ThePhysicist 15 hours ago||
Yeah I mean we have a mechanism that can bypass AI models for log lines where we are pretty sure no PII is in there (kind of like smart caching using fuzzy template matching to identify things that we have seen before many times, as logs tend to contain the same stuff over and over with tiny variations e.g. different timestamps), so we only need to pass the lines where we cannot be sure there's nothing to the AI for inspection. And we can of course parallelize. Currently we use a homebrew CFR model with lots of tweaks and it's quite good but an LLM would of course be much better still and capture a lof of cases that would evade the simpler model.
freakynit 4 hours ago||
Oh okay... that's fine. Most log lines are indeed similar looking.
lopuhin 12 hours ago||
For that you only need high throughput which is much easier to achieve compared to high latency, thanks to batching -- assuming the log lines or chunks can be processed independently. You can check TensorRT-LLM benchmarks (https://nvidia.github.io/TensorRT-LLM/developer-guide/perf-o...), or try running vllm on a card you have access to.
rbanffy 17 hours ago||
This makes me think about how large would an FPGA-based system to be able to do this? Obviously there is no single-chip FPGA that can do this kind of job, but I wonder how many we would need.

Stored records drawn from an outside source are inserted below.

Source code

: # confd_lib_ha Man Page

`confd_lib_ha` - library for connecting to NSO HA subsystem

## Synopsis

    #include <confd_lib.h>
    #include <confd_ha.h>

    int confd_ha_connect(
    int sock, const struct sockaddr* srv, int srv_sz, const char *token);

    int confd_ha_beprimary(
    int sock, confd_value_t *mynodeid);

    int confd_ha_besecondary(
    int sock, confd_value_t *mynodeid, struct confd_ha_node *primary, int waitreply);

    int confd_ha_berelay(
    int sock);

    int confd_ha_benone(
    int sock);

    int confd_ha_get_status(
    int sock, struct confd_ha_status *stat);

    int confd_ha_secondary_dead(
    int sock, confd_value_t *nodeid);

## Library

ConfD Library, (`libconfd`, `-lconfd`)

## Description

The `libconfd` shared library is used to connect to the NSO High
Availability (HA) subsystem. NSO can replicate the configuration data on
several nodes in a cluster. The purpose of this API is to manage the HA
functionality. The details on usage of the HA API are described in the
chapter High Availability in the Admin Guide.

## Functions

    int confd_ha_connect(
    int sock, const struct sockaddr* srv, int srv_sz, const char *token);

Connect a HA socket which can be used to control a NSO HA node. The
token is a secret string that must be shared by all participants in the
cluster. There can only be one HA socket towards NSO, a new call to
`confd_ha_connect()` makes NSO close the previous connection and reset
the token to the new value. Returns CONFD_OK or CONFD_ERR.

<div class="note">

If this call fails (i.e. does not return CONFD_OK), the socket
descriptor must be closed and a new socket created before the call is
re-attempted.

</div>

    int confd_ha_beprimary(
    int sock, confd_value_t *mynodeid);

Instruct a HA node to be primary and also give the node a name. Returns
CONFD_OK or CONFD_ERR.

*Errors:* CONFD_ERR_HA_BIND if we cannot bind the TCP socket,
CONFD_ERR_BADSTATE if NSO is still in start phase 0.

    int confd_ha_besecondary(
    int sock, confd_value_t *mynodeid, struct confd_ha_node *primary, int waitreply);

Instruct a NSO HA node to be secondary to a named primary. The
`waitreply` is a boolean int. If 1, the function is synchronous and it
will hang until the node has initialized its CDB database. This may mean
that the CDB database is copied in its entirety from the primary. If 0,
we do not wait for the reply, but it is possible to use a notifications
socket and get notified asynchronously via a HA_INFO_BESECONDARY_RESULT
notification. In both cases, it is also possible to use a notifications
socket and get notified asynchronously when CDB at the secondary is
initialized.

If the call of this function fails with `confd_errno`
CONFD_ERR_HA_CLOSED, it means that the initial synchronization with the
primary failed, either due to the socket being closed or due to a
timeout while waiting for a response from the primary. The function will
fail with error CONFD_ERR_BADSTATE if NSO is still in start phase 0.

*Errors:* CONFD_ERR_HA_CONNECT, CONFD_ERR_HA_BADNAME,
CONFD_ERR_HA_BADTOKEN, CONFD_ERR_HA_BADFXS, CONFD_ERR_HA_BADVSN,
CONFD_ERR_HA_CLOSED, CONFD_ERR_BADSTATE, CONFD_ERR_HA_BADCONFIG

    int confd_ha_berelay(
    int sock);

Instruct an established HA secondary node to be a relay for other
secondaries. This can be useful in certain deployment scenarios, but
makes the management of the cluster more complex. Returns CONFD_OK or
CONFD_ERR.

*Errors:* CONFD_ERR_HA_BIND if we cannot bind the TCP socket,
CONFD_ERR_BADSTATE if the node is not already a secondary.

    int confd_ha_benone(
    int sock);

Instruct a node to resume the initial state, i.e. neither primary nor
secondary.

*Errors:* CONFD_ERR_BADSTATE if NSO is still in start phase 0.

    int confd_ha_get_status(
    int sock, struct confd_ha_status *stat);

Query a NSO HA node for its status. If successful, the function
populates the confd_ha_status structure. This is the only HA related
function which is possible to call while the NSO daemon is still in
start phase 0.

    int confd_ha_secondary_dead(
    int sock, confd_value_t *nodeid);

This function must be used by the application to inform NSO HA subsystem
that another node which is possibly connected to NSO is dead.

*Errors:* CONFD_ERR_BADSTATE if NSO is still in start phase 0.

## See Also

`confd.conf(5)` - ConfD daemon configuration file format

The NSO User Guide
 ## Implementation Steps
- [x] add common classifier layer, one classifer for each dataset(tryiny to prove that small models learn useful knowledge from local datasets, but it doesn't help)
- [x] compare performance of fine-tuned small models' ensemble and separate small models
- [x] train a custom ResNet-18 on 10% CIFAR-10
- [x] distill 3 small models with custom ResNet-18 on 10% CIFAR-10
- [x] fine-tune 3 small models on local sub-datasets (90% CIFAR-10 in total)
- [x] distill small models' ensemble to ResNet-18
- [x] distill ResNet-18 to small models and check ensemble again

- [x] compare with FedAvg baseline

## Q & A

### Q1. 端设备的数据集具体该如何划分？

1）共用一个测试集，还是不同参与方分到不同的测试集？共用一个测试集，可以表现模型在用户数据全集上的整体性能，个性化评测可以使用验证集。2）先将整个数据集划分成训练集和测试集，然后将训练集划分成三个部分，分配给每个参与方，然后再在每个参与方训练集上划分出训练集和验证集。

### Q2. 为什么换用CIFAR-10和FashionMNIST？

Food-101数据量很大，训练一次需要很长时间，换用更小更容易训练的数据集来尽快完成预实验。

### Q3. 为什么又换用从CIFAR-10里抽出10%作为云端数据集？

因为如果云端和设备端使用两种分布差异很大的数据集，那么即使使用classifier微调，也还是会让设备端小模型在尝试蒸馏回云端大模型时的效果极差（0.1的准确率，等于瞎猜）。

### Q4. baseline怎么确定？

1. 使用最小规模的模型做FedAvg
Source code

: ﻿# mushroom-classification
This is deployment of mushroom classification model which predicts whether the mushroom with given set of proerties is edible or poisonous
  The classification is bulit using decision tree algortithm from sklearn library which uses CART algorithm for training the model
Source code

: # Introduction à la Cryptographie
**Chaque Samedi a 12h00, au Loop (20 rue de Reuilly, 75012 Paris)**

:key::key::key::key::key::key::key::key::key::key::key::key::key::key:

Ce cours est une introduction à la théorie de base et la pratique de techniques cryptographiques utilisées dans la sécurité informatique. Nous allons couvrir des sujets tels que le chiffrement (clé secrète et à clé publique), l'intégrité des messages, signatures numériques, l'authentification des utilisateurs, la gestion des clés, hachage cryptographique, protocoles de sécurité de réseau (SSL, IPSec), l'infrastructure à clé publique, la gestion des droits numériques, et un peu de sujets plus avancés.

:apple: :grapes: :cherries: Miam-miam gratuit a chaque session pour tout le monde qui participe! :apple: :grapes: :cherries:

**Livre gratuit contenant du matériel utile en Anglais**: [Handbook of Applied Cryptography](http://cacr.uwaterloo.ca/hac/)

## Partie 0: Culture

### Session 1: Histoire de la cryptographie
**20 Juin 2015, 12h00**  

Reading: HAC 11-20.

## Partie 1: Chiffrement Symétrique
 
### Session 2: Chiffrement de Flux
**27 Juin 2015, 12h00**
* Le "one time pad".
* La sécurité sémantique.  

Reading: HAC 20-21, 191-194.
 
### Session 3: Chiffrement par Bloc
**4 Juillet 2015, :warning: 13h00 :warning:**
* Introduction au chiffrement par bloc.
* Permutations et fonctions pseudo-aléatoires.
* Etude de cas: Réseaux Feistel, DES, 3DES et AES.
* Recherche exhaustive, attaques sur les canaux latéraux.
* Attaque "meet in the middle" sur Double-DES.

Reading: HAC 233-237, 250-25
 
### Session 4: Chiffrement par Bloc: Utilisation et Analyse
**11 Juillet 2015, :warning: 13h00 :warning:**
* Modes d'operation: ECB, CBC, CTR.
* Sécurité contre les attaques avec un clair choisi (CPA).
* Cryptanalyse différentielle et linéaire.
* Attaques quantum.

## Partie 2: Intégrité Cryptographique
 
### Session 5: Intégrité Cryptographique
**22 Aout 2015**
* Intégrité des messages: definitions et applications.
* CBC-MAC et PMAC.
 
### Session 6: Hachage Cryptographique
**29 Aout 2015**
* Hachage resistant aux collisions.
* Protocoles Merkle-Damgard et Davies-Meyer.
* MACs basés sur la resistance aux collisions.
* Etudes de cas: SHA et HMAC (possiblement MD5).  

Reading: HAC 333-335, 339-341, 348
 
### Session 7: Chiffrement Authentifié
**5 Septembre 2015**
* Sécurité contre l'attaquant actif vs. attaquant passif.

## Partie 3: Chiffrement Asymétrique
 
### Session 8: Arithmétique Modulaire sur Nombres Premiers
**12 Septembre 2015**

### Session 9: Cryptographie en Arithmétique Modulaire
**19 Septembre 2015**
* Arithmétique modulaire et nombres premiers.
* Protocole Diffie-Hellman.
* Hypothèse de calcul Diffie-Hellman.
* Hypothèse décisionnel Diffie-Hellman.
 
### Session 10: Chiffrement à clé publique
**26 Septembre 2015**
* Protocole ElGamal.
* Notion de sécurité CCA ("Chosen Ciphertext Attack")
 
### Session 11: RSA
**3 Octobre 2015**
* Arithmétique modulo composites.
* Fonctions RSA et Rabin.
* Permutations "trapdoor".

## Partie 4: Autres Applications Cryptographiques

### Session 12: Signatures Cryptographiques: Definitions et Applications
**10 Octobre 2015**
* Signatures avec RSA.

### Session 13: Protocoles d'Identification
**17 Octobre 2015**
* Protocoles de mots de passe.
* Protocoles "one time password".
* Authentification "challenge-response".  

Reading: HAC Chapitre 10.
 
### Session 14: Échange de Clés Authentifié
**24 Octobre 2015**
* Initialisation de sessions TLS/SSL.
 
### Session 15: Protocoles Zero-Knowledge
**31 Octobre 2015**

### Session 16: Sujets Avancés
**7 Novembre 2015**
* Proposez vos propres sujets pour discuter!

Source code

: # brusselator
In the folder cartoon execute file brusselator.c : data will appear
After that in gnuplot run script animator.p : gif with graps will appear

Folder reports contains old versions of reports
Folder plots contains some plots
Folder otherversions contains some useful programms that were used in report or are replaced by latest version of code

Also, what if Cerebras decided to make a wafer-sized FPGA array and turned large language models into lots and lots of logical gates?

33a 18 hours ago||
If they made a low power/mobile version, this could be really huge for embedded electronics. Mass produced, highly efficient "good enough" but still sort of dumb ais could put intelligence in house hold devices like toasters, light switches, and toilets. Truly we could be entering into the golden age of curses.
left-struck 17 hours ago|
Oh god, this is the new version of every device having Bluetooth and an app and being called “smart”.

I just wanted some toast, but here I am installing an app, dismissing 10 popups, and maybe now arguing with a chat bot about how I don’t in fact want to turn on notifications.

loufe 19 hours ago||
Jarring to see these other comments so blindly positive.

Show me something at a model size 80GB+ or this feels like "positive results in mice"

viraptor 19 hours ago||
There are a lot of problems solved by tiny models. The huge ones are fun for large programming tasks, exploration, analysis, etc. but there's a massive amount of processing <10GB happening every day. Including on portable devices.

This is great even if it can't ever run Opus. Many people will be extremely happy about something like Phi accessible at lightning speed.

johnsimer 16 hours ago|||
Parameter density is doubling every 3-4 months

What does that mean for 8b models 24mo from now?

hkt 19 hours ago||
Positive results in mice also known as being a promising proof of concept. At this point, anything which deflates the enormous bubble around GPUs, memory, etc, is a welcome remedy. A decent amount of efficient, "good enough" AI will change the market very considerably, adding a segment for people who don't need frontier models. I'd be surprised if they didn't end up releasing something a lot bigger than they have.
kamranjon 15 hours ago||
It would be pretty incredible if they could host an embedding model on this same hardware, I would pay for that immediately. It would change the type of things you could build by enabling on the fly embeddings with negligible latency.
stuxf 19 hours ago||
I totally buy the thesis on specialization here, I think it makes total sense.

Asides from the obvious concern that this is a tiny 8B model, I'm also a bit skeptical of the power draw. 2.4 kW feels a little bit high, but someone else should try doing the napkin math compared to the total throughput to power ratio on the H200 and other chips.

TheServitor 8 hours ago||
I don't know the use of this yet but I'm certain there will be one.
d2ou 12 hours ago|
Would it make sense for the big players to buy them? Seems to be a huge avenue here to kill inference costs which always made me dubious on LLMs in general.